Und so vereinbaren wir ein Treffen zwischen Jens Opitz und Riyad Karzun.
Jens Opitz: Gruß
Riyad Karzun: Hallo
Jens Opitz: Hallo
Riyad Karzun: Guten Tag. Wie geht es ihnen?
Jens Opitz: Gut
Eine Dolmetscherin hilft bei der Verständigung. Auch die zwei Söhne von Ryiad Karzun sind
dabei. Jens Opitz kann endlich loswerden, was ihn schon lange beschäftigt.
Opitz Ist es nicht doch auch das Geld gewesen, das euch hier hergezogen hat?
Riyad Karzun: Er sagt als sie aus dem Libanon kamen, sie wussten nicht dass sie Geld kriegen,
mir wurde nur gesagt dass ich hier eine Unterkunft krieg, die Kinder würden zur Schule
gehen und in Frieden leben, das war mein Ziel nicht was anderes.

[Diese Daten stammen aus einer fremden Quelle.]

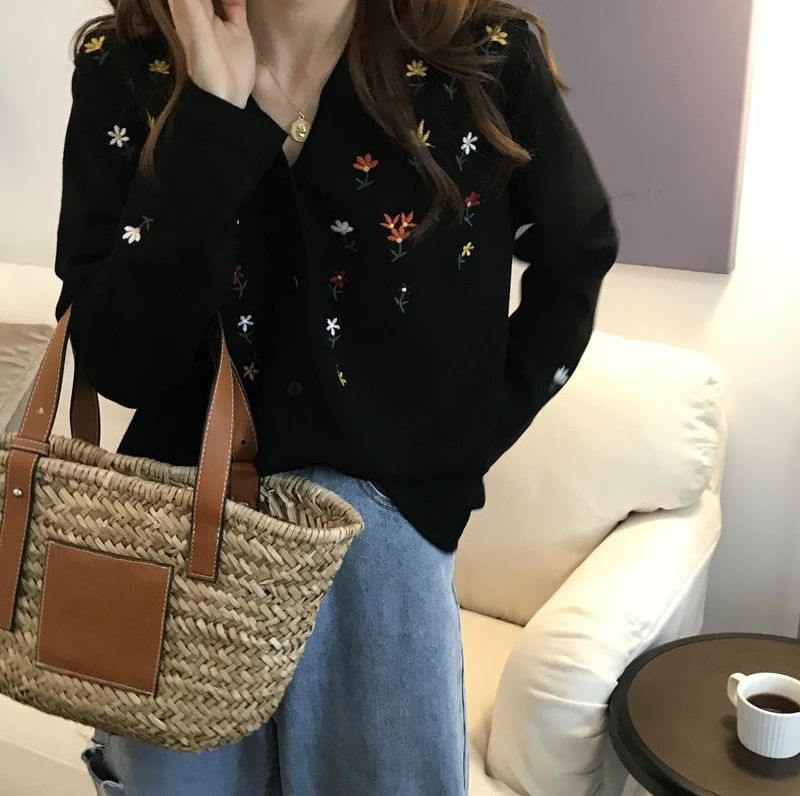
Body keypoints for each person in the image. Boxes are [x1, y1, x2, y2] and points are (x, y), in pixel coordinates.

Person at [54, 0, 619, 793]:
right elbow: (119, 361)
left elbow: (577, 255)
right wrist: (211, 124)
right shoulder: (130, 66)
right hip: (179, 539)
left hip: (388, 544)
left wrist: (459, 445)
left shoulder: (480, 58)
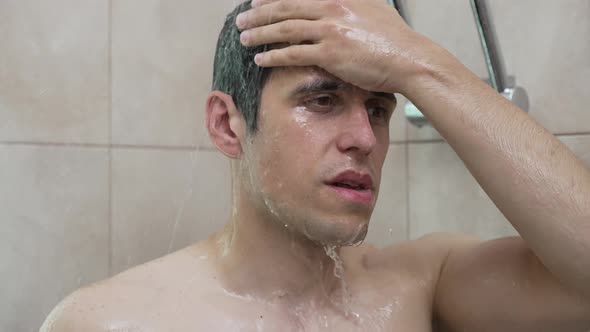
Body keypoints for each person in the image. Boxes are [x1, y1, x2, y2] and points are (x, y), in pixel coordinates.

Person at [41, 0, 590, 331]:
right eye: (321, 101)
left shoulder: (422, 289)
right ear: (228, 125)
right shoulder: (108, 322)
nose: (363, 139)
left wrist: (421, 66)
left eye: (378, 109)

Opitz: Es geht um die, die hier eigentlich bei uns nichts zu suchen haben, weil die kein
Asylrecht kriegen, weil die trotzdem hierherkommen, in der Zwischenzeit die Kohle kassieren
und dann wieder raus müssen.
Riyad Karzun: Er sagt, ich habe keine Antwort mehr, weil ich nicht es wusste gibt solche
Menschen die solche Gedanken haben.
Fühlbare Distanz auf beiden Seiten – und trotz des Kennenlernens werden die Proteste
gegen die Flüchtlingspolitik in Häslich weitergehen.